Your answer should be every line of the records that contains the word "linecap".

(Saved entries)
>>>>

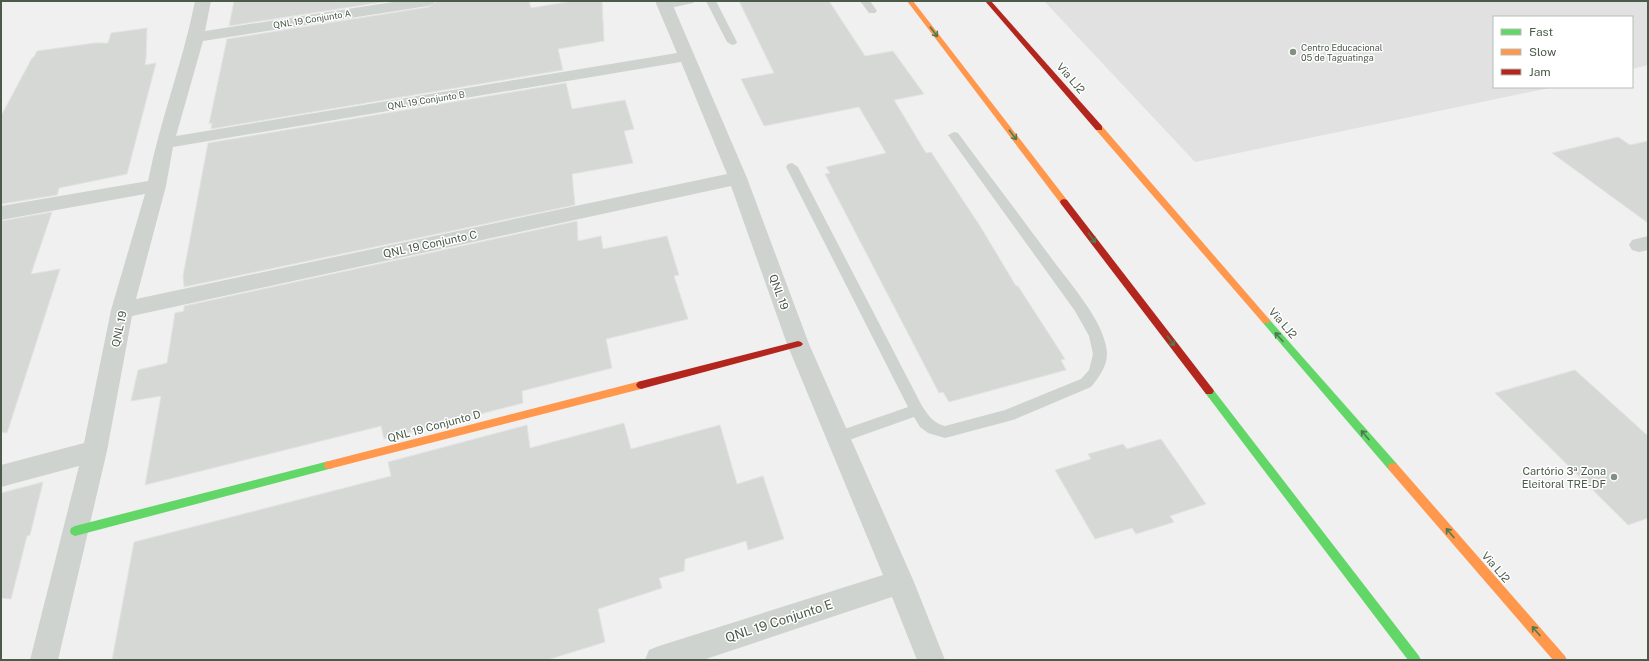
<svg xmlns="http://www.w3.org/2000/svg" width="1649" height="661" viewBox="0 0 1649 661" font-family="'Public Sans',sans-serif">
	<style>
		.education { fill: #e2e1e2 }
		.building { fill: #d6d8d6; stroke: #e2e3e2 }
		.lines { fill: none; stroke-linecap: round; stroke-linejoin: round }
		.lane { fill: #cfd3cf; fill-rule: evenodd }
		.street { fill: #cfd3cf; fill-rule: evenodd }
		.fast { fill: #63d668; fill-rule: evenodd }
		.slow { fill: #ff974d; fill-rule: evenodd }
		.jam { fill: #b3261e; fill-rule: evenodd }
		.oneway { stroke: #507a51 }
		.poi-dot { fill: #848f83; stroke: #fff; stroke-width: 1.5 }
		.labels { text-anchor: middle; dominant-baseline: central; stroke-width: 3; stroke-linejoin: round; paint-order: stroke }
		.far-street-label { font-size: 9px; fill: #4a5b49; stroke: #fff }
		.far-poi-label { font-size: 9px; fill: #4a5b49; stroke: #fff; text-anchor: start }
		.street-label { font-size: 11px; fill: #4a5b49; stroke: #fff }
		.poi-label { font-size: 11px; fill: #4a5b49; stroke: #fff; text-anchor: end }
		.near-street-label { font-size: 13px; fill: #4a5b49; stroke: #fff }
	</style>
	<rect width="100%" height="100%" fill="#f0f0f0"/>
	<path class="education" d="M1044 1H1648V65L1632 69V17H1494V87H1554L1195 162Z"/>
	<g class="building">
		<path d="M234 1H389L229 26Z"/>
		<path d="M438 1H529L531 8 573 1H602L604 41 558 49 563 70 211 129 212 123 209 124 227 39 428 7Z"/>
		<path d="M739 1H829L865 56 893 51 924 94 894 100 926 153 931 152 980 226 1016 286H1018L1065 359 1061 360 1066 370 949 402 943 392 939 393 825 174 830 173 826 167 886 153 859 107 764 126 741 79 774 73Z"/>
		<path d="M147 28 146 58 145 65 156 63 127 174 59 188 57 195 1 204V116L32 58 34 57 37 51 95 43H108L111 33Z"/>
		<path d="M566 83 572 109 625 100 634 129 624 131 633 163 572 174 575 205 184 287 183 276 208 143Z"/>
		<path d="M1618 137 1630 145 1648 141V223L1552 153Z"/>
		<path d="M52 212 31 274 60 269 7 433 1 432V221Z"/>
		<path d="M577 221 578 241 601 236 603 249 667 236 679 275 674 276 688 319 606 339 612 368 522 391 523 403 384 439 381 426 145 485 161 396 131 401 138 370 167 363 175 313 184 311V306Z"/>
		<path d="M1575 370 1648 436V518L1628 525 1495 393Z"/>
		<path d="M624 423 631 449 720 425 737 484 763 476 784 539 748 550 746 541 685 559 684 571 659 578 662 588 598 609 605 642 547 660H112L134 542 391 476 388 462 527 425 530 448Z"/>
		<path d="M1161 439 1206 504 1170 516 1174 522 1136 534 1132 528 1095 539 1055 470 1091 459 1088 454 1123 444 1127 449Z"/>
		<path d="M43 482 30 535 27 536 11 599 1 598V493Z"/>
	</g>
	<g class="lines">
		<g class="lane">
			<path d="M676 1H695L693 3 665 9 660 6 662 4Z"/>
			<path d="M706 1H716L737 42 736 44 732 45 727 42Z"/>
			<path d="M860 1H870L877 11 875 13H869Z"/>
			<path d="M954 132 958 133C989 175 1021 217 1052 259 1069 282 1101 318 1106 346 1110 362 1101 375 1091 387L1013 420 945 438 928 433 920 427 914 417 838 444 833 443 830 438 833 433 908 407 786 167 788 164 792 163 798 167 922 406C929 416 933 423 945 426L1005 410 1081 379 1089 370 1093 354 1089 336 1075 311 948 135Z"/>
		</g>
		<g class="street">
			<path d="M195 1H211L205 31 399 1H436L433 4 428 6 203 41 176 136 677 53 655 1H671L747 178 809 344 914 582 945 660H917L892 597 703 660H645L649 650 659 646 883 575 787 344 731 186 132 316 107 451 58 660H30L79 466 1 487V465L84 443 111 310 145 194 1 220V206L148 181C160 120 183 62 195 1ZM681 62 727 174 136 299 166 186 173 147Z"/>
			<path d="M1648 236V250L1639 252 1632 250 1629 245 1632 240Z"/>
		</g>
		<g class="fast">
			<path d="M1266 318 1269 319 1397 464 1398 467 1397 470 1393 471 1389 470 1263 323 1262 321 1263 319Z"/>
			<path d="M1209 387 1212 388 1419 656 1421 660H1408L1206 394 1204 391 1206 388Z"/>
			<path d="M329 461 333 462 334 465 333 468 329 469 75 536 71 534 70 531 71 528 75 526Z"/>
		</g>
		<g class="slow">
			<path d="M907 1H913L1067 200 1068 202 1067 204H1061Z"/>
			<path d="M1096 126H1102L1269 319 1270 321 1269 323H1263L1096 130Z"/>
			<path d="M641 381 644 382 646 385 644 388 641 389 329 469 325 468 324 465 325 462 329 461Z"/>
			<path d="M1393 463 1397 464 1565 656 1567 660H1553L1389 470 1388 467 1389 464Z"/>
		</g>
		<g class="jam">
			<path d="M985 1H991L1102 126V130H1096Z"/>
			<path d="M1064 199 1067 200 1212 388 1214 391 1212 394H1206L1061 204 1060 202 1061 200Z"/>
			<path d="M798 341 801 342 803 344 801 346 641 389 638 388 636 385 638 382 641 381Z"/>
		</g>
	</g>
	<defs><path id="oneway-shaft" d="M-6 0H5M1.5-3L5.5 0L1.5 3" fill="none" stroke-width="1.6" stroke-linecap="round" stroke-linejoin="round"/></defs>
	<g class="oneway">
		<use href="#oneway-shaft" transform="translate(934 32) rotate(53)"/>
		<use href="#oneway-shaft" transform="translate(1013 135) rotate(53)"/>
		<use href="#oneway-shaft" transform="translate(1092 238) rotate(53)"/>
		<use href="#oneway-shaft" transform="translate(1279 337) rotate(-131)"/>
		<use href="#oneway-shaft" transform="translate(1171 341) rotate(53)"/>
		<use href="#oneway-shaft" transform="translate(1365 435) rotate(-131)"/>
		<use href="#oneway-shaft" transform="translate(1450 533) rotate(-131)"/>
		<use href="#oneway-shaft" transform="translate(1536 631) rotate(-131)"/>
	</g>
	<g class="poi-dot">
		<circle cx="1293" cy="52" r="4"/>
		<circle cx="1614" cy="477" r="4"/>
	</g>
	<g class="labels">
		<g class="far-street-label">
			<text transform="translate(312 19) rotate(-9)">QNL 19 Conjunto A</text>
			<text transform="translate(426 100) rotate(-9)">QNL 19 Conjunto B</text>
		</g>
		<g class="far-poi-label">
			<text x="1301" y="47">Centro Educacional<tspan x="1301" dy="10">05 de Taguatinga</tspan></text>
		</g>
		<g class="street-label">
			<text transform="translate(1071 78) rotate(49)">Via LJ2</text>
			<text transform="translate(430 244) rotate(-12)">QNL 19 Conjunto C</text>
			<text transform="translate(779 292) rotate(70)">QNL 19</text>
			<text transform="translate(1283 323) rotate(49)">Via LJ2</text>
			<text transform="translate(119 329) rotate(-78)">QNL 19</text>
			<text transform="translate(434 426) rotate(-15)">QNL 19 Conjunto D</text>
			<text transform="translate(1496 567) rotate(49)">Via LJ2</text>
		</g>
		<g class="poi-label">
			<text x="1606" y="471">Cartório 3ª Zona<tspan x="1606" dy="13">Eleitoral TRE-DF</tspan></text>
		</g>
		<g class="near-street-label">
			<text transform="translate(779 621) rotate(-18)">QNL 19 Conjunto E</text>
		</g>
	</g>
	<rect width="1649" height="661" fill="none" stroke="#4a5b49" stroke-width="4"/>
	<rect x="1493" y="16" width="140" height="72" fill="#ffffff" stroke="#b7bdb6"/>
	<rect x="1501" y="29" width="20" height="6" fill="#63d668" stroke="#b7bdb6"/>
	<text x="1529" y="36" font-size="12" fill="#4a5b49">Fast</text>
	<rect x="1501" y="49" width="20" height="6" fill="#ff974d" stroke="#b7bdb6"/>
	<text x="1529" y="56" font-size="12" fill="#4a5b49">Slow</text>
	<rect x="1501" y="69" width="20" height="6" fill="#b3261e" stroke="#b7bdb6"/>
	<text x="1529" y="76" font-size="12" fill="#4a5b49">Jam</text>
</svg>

<<<<

» Final answer:
		.lines { fill: none; stroke-linecap: round; stroke-linejoin: round }
	<defs><path id="oneway-shaft" d="M-6 0H5M1.5-3L5.5 0L1.5 3" fill="none" stroke-width="1.6" stroke-linecap="round" stroke-linejoin="round"/></defs>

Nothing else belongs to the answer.